The revised model bill also contained two major changes. For those who may have been concerned initially about the new police powers granted, the revised text actually broadens them to include local governments as well as state officials. Furthermore, the revised language incorporates powers over medical licensing laws. Thus, health care facilities, doctors, and other providers will have to abide by added licensure requirements during a public health emergency to maintain or guarantee their right to practice medicine or run a health care business.
A DENIAL OF CONSCIENCE
How this medical licensure clause would affect doctors' freedom of conscience--and medical freedom for us all--must be scrutinized.

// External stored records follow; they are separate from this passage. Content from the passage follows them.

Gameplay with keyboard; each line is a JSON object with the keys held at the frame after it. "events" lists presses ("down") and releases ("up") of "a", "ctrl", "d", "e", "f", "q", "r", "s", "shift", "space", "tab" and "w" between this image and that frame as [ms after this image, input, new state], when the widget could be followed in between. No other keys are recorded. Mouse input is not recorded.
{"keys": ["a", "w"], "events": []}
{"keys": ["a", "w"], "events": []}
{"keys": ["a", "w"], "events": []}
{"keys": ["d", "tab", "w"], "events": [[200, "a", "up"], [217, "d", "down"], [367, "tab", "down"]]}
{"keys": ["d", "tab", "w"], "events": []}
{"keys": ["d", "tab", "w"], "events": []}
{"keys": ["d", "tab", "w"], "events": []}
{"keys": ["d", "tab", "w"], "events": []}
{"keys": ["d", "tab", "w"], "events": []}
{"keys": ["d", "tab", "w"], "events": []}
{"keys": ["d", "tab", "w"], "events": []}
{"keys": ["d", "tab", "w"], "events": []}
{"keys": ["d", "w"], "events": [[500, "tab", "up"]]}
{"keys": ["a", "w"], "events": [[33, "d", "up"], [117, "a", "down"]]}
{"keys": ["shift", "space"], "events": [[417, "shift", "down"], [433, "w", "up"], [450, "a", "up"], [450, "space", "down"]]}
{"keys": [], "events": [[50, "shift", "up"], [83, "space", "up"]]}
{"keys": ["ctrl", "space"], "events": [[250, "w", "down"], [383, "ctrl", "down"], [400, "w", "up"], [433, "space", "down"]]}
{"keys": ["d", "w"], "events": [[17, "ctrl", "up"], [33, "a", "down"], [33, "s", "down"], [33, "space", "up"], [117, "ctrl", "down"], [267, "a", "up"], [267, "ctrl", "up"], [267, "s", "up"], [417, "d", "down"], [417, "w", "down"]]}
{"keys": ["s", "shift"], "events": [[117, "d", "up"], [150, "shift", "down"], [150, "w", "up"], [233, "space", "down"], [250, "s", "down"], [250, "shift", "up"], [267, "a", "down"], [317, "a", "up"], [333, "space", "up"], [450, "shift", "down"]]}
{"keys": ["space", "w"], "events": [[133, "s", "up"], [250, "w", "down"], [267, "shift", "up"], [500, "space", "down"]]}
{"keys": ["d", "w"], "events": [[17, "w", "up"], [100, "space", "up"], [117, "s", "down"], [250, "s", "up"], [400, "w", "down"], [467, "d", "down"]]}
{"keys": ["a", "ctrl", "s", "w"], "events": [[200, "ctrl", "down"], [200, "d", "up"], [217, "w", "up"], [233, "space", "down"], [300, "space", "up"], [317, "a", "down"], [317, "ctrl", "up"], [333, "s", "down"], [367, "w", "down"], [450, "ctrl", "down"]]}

The state of Maryland's draft bill--one of the worst in the country, in my opinion--includes this language: "If the health care practitioner fails to comply with an order, regulation or directive, the secretary may request the appropriate licensing board to take disciplinary action against the health care practitioner." It goes on to authorize the imposition of fines of up to $10,000 for each offense.
What does this mean in practicality?
First, it means that a doctor, who might be opposed to abortion, would be forced by law during a public health emergency to administer a vaccine derived from fetal tissue. This legislation lays the groundwork for such a provision, and it clearly and absolutely infringes on doctors' and other health care providers' freedom of conscience.
Second, it means each of us as individuals is affected. Patients would not be able to refuse these treatments. Whether state exemptions--those granted for religious or philosophical reasons regarding selected vaccines or types of treatments--would remain in effect or not remains unclear. This legislation fails to clarify that such exemptions will not be overridden.
RECENT STATE ACTIVITY
According to the American Legislative Exchange Council, 24 states have actually introduced versions of the Model State Emergency Health Powers Act. On their Web site--www.alec.org--a color-coded map, showing the status of this legislation in all 50 states, is maintained. According to their data, three states--New Mexico, South Dakota, and Utah--have passed legislation. Four states--Idaho, Washington, Wisconsin, and Wyoming--have either inactivated or defeated this legislation.1
Clearly this legislation is being considered by a significant number of states across the country. It is our duty in the public policy community to help educate, inform, and alert both our state officials and state-based think tank leaders to the challenge to our freedoms and liberties this extreme model legislation will have for years to come.
I truly hope our national leaders will reconsider the coercive provisions of this Model State Emergency Health Powers Act. We can and must find a better way to defend citizens against bioterrorism while protecting our precious individual freedoms--the very freedoms that this current war on terror is being waged to defend.
As a gentleman reminded me recently, "You can't defend freedom by eliminating it." I believe--and believe it should be evident to you--that this model plan, if enacted throughout the states, would indeed do just that: eliminate our freedom to choose our medical care and health treatment and potentially eliminate a broader range of our basic civil liberties.
Sue Blevins is President of the Institute for Health Freedom. Her remarks were delivered at the 25th Annual Resource Bank Meeting in Philadelphia, Pennsylvania.” https://web.archive.org/web/20041023030752/http://www.heritage.org/Research/HealthCare/HL748.cfm
Wow man. I think I’m pretty smart on civics and the govt but had no idea.
Over time, bureaucratic organizations become corrupted by the interests of the details.